~/sbngnz
$ cd ../blog
$ cat ./brazilian-fintech-regulations.md

the hidden complexity of brazilian financial regulations in code

What happens when tax law meets TypeScript: implementing IOF, CPF validation, PIX payments, and BaaS compliance in a production fintech

date: October 7, 2024

read: 15 min

tags: fintech, compliance, brazil, typescript, regulations

Building a fintech platform isn't just about writing clean code—it's about encoding an entire country's financial regulatory framework into your application. When that country is Brazil, the complexity multiplies exponentially.

After shipping a production microfinance platform to the Brazilian market, I learned that regulatory compliance isn't a feature you add—it's a dimension that touches every layer of your architecture. Here's what that actually looks like in code.

IOF: The Tax That Changes Everything

Brazil has a unique tax called IOF (Imposto sobre Operações Financeiras) that applies to credit operations. Unlike most taxes that are just a percentage, IOF is compound: it has both a fixed rate and a daily rate based on loan term.

The Math Behind IOF

const { fixedIofPercent, dailyIofPercent } = await
this.taxRepository.findIofRates();
const fixedIofRate = fixedIofPercent.value / 100;  // e.g., 0.38%
const dailyIofRate = dailyIofPercent.value / 100;   // e.g., 0.0082% per
day

// Calculate days from today to last installment
const today = new Date();
const lastDate = addMonths(firstDueDate, numberInstallments - 1);
const termDays = Math.ceil((lastDate.getTime() - today.getTime()) /
MS_PER_DAY);

// Compound IOF calculation
const totalIofRate = fixedIofRate + dailyIofRate * termDays;
const amountWithIof = requestedAmount * (1 + totalIofRate);

The gotcha: IOF must be calculated before amortization, but it affects every installment calculation. A 90-day loan pays significantly more IOF than a 30-day loan for the same amount.
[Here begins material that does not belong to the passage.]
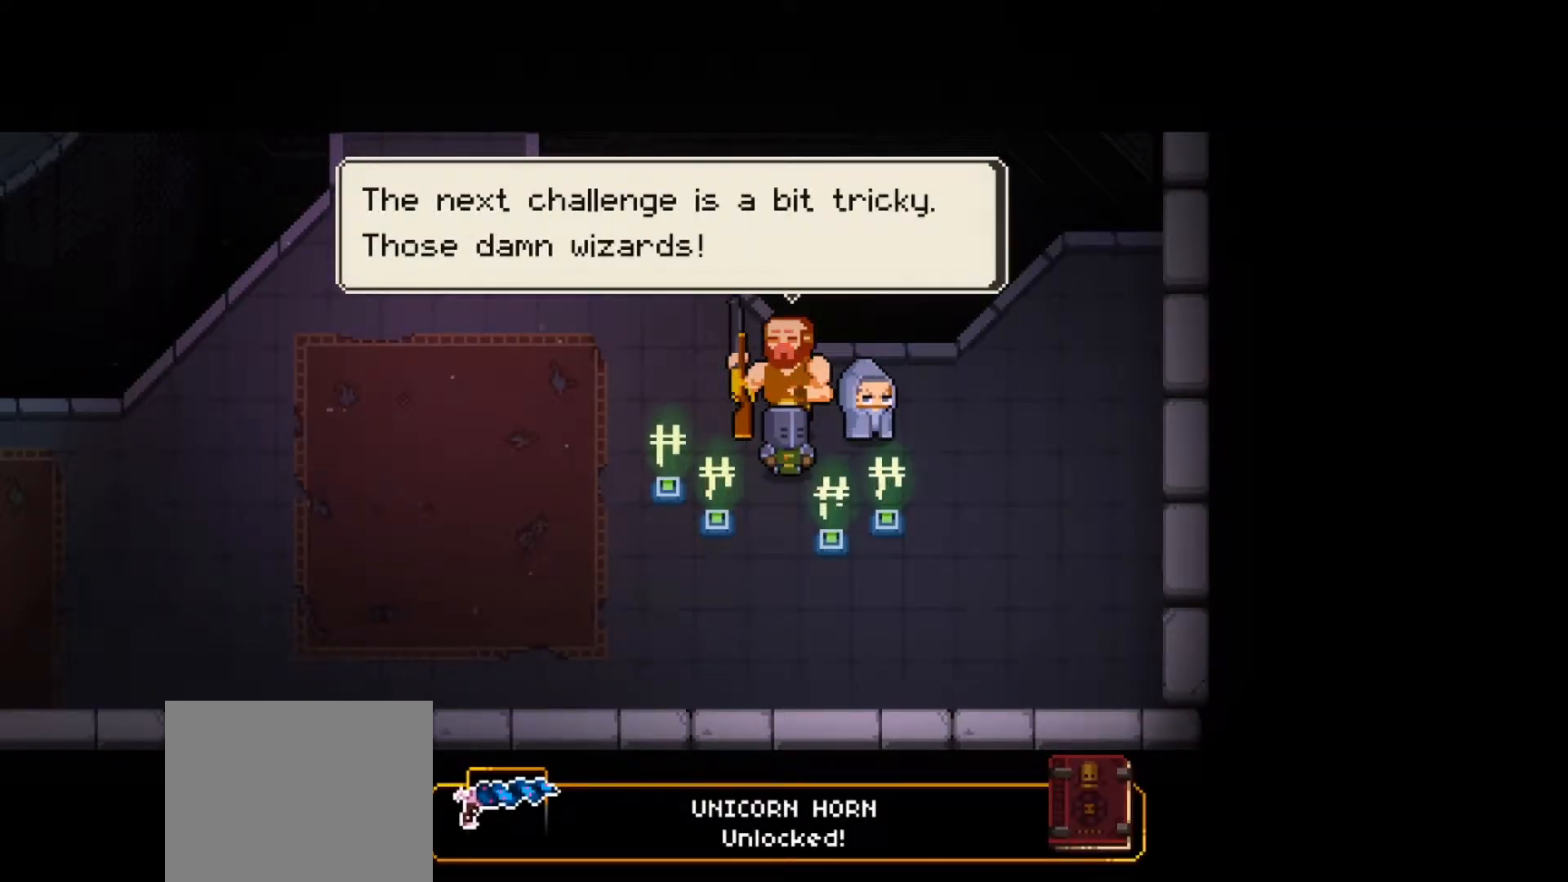
{"buttons": [], "left_stick": "center", "right_stick": "center", "events": []}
This means your loan simulator can't just multiply rates—it needs to know:

  • Exact dates of each installment
  • Whether those dates fall on weekends/holidays (adjusted to next business day)
  • The actual day count from disbursement to final payment

Real Impact

For a R$1,000 loan:

  • 30 days: ~R$4.84 IOF
  • 90 days: ~R$11.18 IOF
  • 180 days: ~R$18.76 IOF

Your UI needs to show this transparently, or you'll fail regulatory disclosure requirements.
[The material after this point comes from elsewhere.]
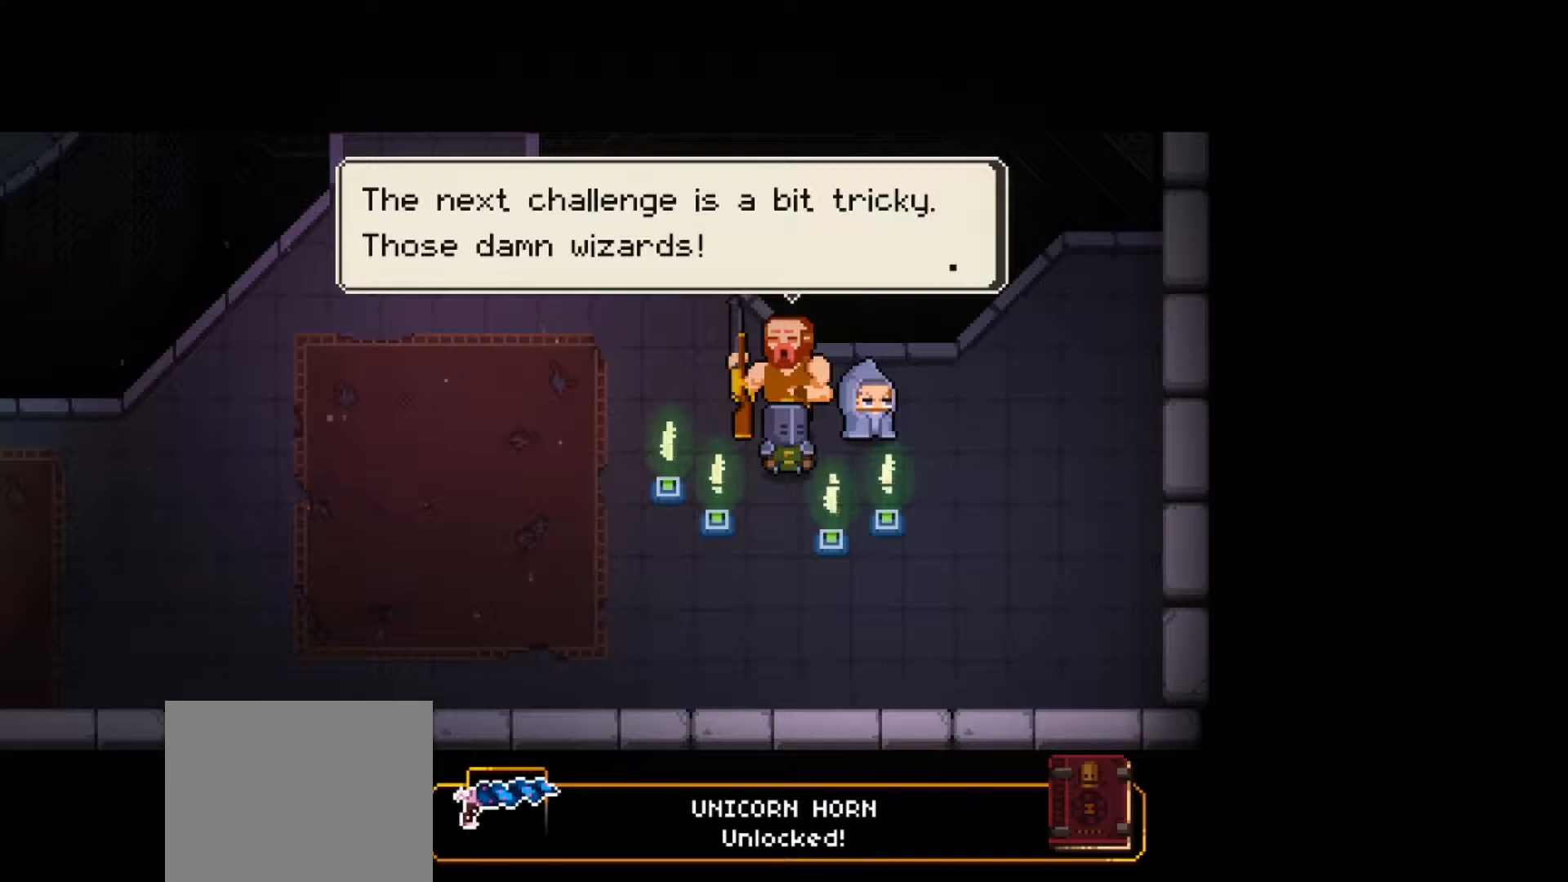
{"buttons": [], "left_stick": "center", "right_stick": "center", "events": [[284, "A", "down"], [417, "A", "up"]]}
CPF: More Than Just Validation

Every Brazilian has a CPF (Cadastro de Pessoas Físicas)—think SSN but with a checksum algorithm. You can't just regex-validate it; you need to verify the check digits.

The Algorithm

export const isValidCPF = (cpf: string): boolean => {
  const cleanCPF = cpf.replace(/\D/g, '');

  if (cleanCPF.length !== 11) return false;
  if (/^(\d)\1+$/.test(cleanCPF)) return false; // All same digits

  // Calculate first check digit
  let sum = 0;
  for (let i = 0; i < 9; i++) {
    sum += parseInt(cleanCPF[i]) * (10 - i);
  }
  let digit1 = 11 - (sum % 11);
  if (digit1 >= 10) digit1 = 0;

  // Calculate second check digit
  sum = 0;
  for (let i = 0; i < 10; i++) {
    sum += parseInt(cleanCPF[i]) * (11 - i);
  }
  let digit2 = 11 - (sum % 11);
  if (digit2 >= 10) digit2 = 0;

  return cleanCPF[9] === digit1.toString() &&
         cleanCPF[10] === digit2.toString();
};

But here's where it gets interesting: CPF must match across every integration.

The Compliance Chain

  1. User enters CPF in your app
  2. CPF must match government ID in KYC verification
  3. CPF must match Open Banking account ownership
  4. CPF must match BaaS provider records
  5. CPF must match PIX key registration

A mismatch at any step means instant rejection—no manual override allowed.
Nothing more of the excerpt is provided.